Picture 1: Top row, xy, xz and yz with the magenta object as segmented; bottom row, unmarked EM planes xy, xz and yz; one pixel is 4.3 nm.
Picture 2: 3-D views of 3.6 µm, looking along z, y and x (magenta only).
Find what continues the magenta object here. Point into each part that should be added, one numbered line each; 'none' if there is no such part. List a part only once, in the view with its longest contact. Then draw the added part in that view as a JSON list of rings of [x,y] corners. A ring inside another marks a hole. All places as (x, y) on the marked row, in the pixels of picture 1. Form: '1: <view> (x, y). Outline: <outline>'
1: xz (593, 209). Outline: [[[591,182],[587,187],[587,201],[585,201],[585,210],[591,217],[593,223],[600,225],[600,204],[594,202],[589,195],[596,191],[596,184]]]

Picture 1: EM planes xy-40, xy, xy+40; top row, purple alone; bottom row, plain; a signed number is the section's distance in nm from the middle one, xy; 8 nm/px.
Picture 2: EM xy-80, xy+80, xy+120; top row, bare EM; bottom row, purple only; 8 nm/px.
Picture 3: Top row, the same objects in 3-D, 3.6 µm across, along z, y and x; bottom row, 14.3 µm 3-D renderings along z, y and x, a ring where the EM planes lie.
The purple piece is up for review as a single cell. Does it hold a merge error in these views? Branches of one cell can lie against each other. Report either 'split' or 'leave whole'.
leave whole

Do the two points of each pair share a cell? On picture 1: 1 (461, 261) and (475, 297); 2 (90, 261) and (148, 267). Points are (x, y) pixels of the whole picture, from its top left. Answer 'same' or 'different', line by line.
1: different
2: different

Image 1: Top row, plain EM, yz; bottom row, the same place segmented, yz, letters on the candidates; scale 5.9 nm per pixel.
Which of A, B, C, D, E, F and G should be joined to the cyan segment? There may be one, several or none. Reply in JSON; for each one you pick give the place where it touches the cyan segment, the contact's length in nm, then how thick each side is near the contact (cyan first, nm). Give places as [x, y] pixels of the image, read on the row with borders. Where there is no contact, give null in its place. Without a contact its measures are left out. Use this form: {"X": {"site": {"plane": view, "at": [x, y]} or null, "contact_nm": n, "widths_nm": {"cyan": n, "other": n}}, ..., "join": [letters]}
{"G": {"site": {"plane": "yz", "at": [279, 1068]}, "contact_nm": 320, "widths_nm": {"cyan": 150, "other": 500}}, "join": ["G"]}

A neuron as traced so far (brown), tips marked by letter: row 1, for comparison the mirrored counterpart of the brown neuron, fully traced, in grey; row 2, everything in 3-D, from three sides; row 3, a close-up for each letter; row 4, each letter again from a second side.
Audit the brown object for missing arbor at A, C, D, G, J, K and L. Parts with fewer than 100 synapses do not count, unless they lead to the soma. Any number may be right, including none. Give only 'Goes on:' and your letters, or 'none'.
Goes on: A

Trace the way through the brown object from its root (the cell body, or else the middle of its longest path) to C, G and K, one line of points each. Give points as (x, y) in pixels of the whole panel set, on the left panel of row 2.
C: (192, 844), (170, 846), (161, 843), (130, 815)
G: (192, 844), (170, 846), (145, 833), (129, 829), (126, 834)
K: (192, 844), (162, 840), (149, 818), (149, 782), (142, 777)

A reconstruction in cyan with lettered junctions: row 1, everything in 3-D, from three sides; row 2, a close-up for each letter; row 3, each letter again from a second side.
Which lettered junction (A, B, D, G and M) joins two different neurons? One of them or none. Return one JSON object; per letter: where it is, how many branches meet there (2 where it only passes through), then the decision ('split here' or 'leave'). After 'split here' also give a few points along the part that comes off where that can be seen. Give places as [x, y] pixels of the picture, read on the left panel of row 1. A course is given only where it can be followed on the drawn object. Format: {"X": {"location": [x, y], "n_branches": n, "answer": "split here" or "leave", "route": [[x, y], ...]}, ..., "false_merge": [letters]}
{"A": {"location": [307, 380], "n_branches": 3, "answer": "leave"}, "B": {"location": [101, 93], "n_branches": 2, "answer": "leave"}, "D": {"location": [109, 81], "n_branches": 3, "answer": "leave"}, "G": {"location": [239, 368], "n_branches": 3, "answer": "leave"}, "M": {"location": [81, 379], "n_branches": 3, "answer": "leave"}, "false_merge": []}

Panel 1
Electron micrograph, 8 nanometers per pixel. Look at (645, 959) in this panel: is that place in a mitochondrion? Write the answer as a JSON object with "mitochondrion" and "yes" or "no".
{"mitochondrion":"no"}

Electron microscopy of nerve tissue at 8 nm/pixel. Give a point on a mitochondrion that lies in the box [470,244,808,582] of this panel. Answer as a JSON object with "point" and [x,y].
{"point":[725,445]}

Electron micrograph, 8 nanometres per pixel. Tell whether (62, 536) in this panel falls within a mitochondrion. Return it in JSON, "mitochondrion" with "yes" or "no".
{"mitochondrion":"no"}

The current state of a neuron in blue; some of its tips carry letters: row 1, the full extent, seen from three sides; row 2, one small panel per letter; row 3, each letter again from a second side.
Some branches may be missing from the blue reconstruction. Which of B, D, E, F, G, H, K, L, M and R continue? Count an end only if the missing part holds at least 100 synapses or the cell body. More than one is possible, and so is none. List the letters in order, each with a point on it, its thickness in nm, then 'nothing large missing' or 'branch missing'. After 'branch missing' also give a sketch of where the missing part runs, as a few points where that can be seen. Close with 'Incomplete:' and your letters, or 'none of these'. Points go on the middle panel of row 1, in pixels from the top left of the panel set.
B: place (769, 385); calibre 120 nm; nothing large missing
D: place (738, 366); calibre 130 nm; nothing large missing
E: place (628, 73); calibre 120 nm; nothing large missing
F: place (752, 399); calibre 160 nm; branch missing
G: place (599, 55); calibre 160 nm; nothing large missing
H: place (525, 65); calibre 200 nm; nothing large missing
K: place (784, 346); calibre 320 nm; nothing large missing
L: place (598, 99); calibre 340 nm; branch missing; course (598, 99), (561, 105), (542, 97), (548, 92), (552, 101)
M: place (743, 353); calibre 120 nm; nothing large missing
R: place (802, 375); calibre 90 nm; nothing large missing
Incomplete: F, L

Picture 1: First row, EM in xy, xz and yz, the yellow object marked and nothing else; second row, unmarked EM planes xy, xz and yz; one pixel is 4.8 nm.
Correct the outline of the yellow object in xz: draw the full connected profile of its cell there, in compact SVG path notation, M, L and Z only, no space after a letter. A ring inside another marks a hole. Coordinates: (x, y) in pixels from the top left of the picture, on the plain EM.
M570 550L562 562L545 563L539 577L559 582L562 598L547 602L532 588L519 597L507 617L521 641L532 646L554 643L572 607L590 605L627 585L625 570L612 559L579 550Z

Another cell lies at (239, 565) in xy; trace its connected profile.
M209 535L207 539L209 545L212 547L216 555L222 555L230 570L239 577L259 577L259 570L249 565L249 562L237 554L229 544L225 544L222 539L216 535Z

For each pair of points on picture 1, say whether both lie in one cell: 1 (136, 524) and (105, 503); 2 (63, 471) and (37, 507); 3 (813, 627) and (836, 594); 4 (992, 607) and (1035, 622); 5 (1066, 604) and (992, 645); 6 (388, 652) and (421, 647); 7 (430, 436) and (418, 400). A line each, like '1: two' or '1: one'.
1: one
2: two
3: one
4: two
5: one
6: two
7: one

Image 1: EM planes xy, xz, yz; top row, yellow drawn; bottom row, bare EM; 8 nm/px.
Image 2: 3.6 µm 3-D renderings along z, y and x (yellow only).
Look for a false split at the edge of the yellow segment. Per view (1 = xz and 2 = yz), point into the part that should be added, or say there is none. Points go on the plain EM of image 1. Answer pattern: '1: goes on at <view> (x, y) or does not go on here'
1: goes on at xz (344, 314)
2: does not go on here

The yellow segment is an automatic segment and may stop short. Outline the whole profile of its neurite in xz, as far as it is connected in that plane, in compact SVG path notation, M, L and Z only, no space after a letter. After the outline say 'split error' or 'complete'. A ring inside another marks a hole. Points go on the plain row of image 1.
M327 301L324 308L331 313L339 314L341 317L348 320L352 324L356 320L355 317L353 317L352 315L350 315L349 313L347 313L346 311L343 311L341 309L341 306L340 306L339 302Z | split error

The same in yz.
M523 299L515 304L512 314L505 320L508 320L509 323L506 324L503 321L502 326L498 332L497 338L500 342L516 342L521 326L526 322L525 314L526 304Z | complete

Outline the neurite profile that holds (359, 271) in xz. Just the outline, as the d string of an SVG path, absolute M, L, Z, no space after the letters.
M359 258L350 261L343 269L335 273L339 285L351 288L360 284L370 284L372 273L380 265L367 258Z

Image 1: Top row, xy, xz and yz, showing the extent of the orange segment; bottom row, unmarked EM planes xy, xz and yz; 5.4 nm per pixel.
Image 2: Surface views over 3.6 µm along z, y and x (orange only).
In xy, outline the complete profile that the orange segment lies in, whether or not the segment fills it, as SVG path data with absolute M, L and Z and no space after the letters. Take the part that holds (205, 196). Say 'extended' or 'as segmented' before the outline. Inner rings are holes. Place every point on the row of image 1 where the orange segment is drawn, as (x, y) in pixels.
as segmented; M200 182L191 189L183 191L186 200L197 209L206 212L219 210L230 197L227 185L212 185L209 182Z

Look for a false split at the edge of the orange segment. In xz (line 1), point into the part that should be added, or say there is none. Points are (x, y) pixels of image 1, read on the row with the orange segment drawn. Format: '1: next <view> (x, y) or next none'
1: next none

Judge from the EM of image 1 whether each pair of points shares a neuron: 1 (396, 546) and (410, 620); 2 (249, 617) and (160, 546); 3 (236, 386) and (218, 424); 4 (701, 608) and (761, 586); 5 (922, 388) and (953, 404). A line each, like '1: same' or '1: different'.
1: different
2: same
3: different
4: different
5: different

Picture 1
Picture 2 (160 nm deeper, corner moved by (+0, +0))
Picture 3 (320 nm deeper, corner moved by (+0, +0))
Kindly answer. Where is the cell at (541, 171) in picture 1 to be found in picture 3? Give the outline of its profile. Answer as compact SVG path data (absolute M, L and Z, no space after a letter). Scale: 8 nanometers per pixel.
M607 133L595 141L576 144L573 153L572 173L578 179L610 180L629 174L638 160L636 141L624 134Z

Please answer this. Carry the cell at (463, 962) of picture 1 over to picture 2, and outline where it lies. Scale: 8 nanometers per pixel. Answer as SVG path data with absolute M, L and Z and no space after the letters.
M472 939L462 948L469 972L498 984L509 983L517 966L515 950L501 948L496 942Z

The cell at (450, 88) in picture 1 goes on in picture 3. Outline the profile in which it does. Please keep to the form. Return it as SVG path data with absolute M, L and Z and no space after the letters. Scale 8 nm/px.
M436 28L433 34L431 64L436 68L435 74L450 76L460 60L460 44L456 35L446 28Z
────────────────
• Task description: Please go through each line of the data and count those that contain the string "deeper"; give that number alone.

• Response for this exercise: 2